If 1989 was Swift’s attempt to rewrite pop music in her own image, “…Ready for It?” finds her doing Top 40 pop on everyone else’s terms. The ingredients are familiar - a beat borrowed from Sleigh Bells’ “Kids,” her voice channelling Ellie Goulding, Sia, Rihanna. Swift has never sung more expressively, nor sounded more in tune with the way modern pop production uses the voice as an instrument. Some will call it a concession to pop radio - where all roads lead back to Rihanna.

But the lyrics, which tick off a dark list of fantasies, are unmistakably Swift. “Me, I was a robber first time that he saw me/ Stealing hearts and running off and never saying sorry.” Is she confessing that she’s a maneater? Or is she mocking her public image? Unlike “Blank Space”, which was a clear wink at the camera, she might be doing both at once.

Instead of accelerating into an anthemic chorus, her voice floats up into the heavens. “In the middle of the night, in my dreams/ You should see the things we do, baby”. It’s not just a major-key, traditionally Swiftian chorus – it’s one of the prettiest melodies of her career. Deep down, she’s still the same wide-eyed romantic Taylor Swift. Or is she? “I know I’m gonna be with you / So I take my time.” The beat drops; she pulls the rug out from under us: “Are you ready for it?” Is this a dream, or a nightmare?
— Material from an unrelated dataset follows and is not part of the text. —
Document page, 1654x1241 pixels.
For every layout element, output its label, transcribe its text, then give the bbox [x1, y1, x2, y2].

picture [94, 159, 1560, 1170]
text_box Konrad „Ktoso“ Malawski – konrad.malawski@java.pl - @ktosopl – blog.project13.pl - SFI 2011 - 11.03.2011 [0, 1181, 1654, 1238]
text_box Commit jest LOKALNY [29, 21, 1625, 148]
And how long has Taylor Swift been holding onto that “He can be my jailer/ Burton to this Taylor” line – a reference to Richard Burton and Elizabeth Taylor that could only be pulled off by a mind-bogglingly famous woman with the same name? Liz Taylor was an acclaimed performer whose fame often overshadowed her art; sounds familiar. Alongside Richard Burton, her most (in)famous husband, she co-starred in 11 films. Were their tabloid controversies a distraction from Liz’s art, or did her whole life – her characters, romances, public image – become one grand performance?

Taylor Swift, like Madonna before her, refuses to let the media control her perception. But Swift’s not asking us to buy into her personal drama here – in fact, she’s never taken herself less seriously. “Look What You Made Me Do” opened with a line widely interpreted as a Kim/Kanye diss – “I don’t like your little games.” On “…Ready for It?”, she responds emphatically: “Let the games begin!” Swift’s playing the villain, and she knows it.

The accepted wisdom is that Taylor Swift uses her singles to strike back at her exes, or fuel feuds with celebrities. But pop songs are about identification. They’re not literal press releases about public figures – or why would we, the listener, find any emotion in them? While the internet speculates over her politics, argues about how likeable she is, Taylor Swift reinvents herself. That’s what pop stars do. It doesn’t matter whether or not you like these singles. If you acknowledge that this is a new Taylor Swift, she’s already won.

Ultimately, “Look What You Made Me Do” and “…Ready for It?” aren’t about Kanye, Katy, or Calvin. They’re about Swift herself, and her lesson to us: you don’t have to give a damn about your bad reputation.